Cloud9 is a great service from AWS that provides a full IDE that runs through your browser. Cloud9 was originally its own company that provided a web IDE but was recently purchased by Amazon and is now part of the suite of services that makeup AWS today. Check out more on the wiki here https://en.wikipedia.org/wiki/Cloud9_IDE
As a developer, I often work on several machines, and having to switch between computers can be difficult. Having a cloud based setup is really beneficial as I can have the same environment literally on each machine I work on. It also provides more capabilities for cloud based devices like Chromebooks or tablets.
This post will walk you through setting up a Cloud9 environment, creating an Angular App, running it locally, and then deploying it. If you’d like more information, please go to the AWS Cloud9 official documentation here https://docs.aws.amazon.com/cloud9/latest/user-guide/welcome.html
So first lets get the development environment setup.
Go to your AWS account and go to the Cloud9 service through the console.
Once in the Cloud9 service, click “create environment” to walk through the dialog of setting up the environment you want to work in. The great part about Cloud9 is that you can have multiple environments catered to your needs.

* * * * *

## Stated task
Repeat the Cloud9 post word for word, starting at "Go to your AWS" and ending at "to your needs.". The listing that comes next is separate material, unrelated to the Cloud9 post.

## Data extract
* * * * *

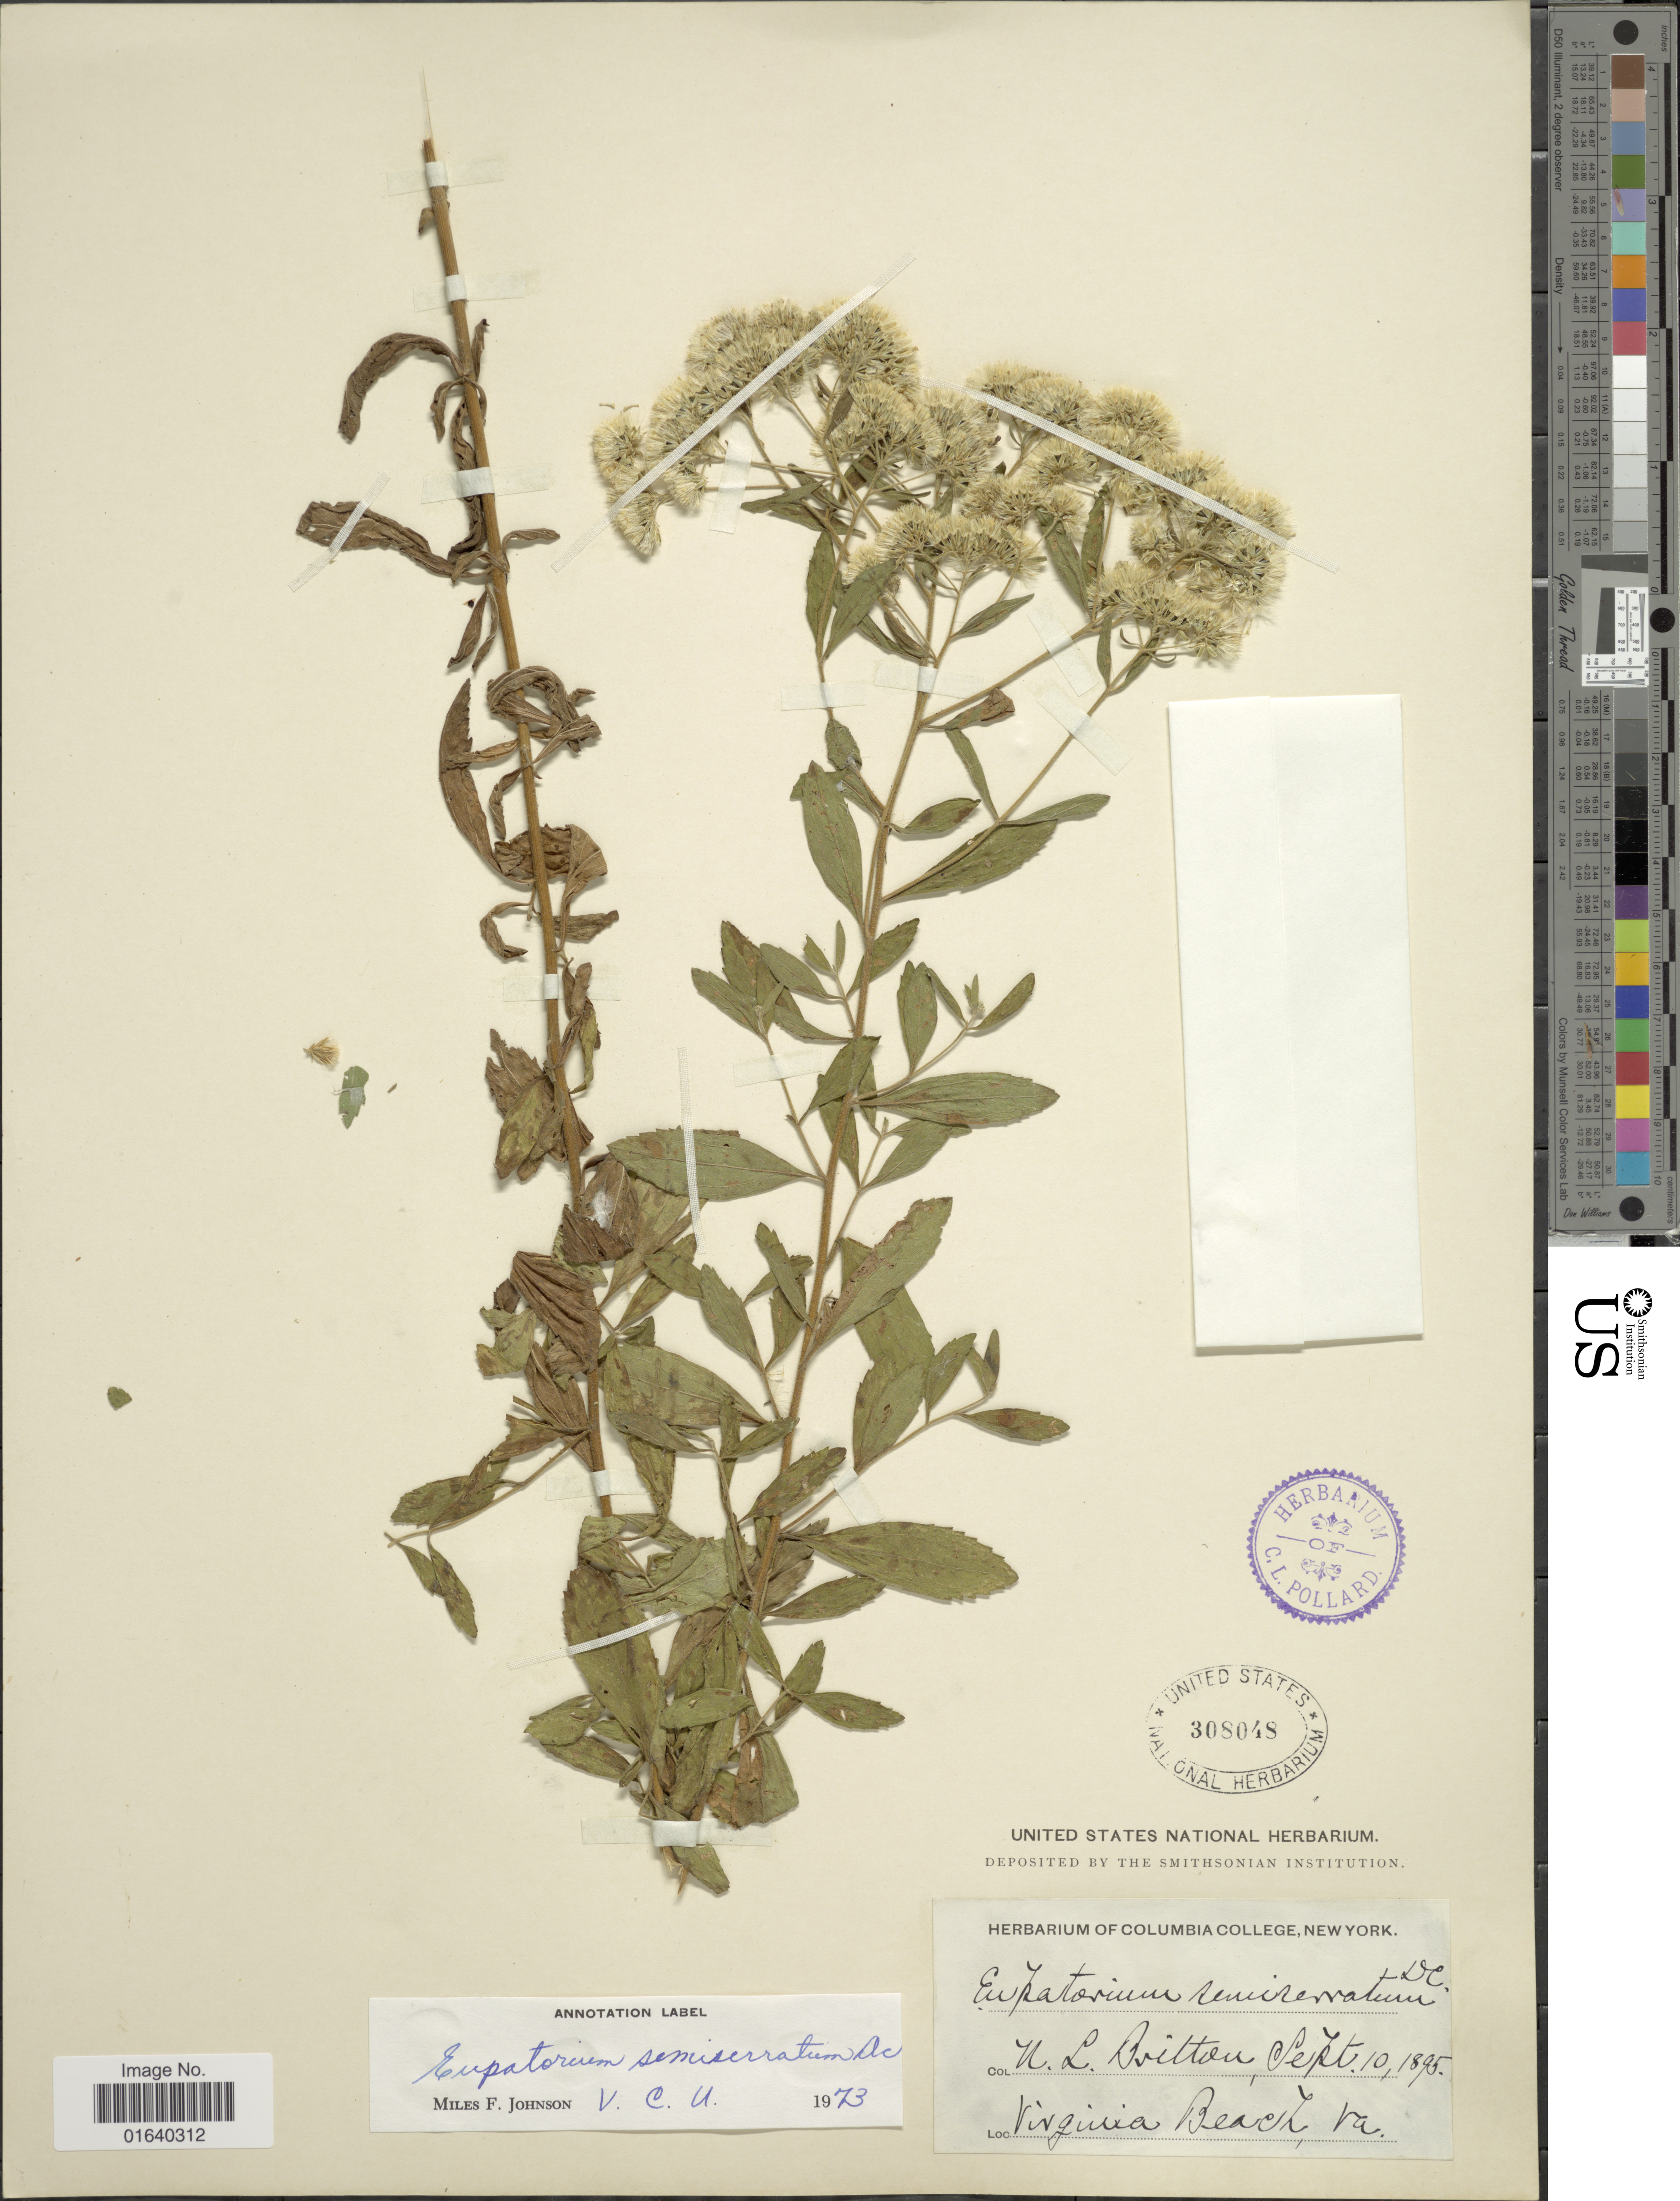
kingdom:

* * * * *

## Finished answer
Go to your AWS account and go to the Cloud9 service through the console.
Once in the Cloud9 service, click “create environment” to walk through the dialog of setting up the environment you want to work in. The great part about Cloud9 is that you can have multiple environments catered to your needs.